# Thread: Syntax tree's to Finitie state machines..?

1. Ok so I'm having difficulty understanding how to Take a regular expression and turn it into a finite state machine..

so heres a problem similar to the one I need to solve..

Say I have a machine that takes £1 coins, dispenses beer(£1) and water(£2)

so the values for a regular expression are;

p = inserting a coin
c = dispense beer
b = dispense water
(Also buttons to dispense cans)
B = beer button
W = water button

and lets say ppWb represents buying water..

REG = (pBc+p(e+p)Wb)* (e is an empty string..)

so how do I derive this into a finite state machine? I can vaguely turn this into a syntax tree, then where do I go from there?

I'd really appreciate some help :?

2.

3. Originally Posted by blackout83
REG = (pBc+p(e+p)Wb)* (e is an empty string..)

so how do I derive this into a finite state machine? I can vaguely turn this into a syntax tree, then where do I go from there?
Suppose we have
a+b
The state machine is
X_1 --a--> END
X_1 --b--> END
(i.e. there are two edge from X_1 to END)

ab is equivalent to
X_1 --a--> X_2 --b--> END

a* is equivalent to
END --a--> END
Why?
Because a* accepts the empty string so we HAVE to start from END.

Back to your regular expression.
REG = (pBc+p(e+p)Wb)*
Let's simplify it a bit:
REG = (p(Bc+(e+p)Wb))*

The empty string is accepted so we have to start from END.

Task set —
#1 In the thread on regular expressions and finite state machines, why does the state machine for a* have to start from END?
#2 Continue the thread on regular expressions and finite state machines, starting after its last sentence.
The listing after this comes from a separate source.

Dataset extract —
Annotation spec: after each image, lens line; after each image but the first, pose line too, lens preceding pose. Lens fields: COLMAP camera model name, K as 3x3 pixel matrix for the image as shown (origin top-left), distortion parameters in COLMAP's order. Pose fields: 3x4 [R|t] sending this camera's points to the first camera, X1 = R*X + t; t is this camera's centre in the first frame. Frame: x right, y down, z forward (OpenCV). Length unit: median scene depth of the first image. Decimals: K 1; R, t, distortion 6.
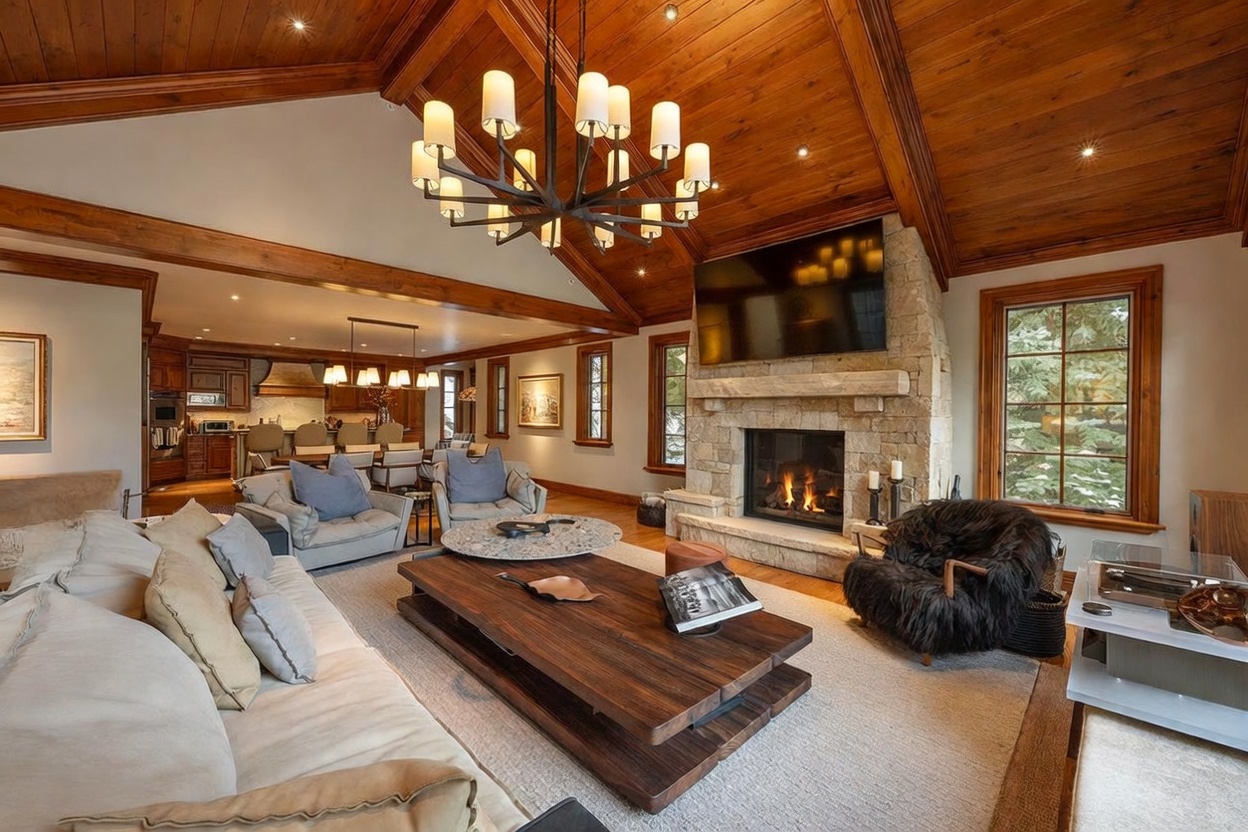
lens RADIAL K [[489.3, 0, 631.2], [0, 489.3, 415.0], [0, 0, 1]] dist [0.011172, -0.000066]
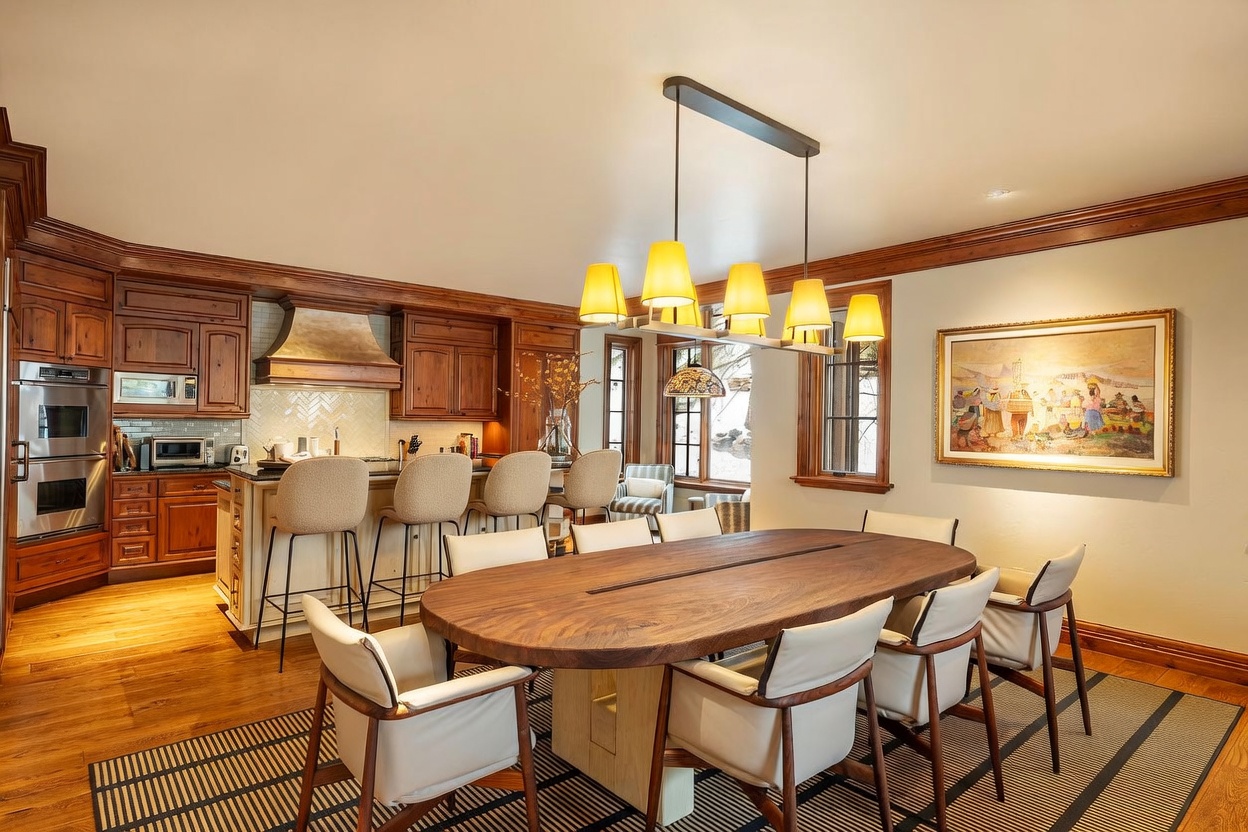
lens RADIAL K [[673.9, 0, 619.0], [0, 673.9, 416.2], [0, 0, 1]] dist [0.000878, 0.000021]
pose [[0.996859, 0.005785, -0.078989, -0.419950], [-0.006549, 0.999934, -0.009419, -0.005627], [0.078929, 0.009907, 0.996831, 0.455988]]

Answers to each task —
#1 Because a* accepts the empty string.

#2
Step1:
END -- p(Bc+(e+p)Wb) --> END

Step2:
END -- p --> X_1 --> Bc + (e+p)Wb --> END

Step3:
END -- p --> X_1 --> Bc --> END
X_1 --> (e+p)Wb --> END

Step4:
END -- p --> X_1 -- B --> X_2 -- c --> END
X_1 --> (e+p)Wb --> END

Step5:
END -- p --> X_1 -- B --> X_2 -- c --> END
X_1 --> (e+p) --> Y_1 --W--> Y_2 --b--> END

A little note.
'e' is a bit troublesome.
C --q--> A --> (e+p) --> B
is equivalent to
C --q--> A --e--> B
A --p--> B
The problem is that we don't want edges with 'e'.
The solution is this:
C --q--> B
C --q--> A --p--> B
Do you see what happened? Your machine is not deterministic because you have two edge with the same label q.
We could make it deterministic but that's a tough task.

Back to our problem.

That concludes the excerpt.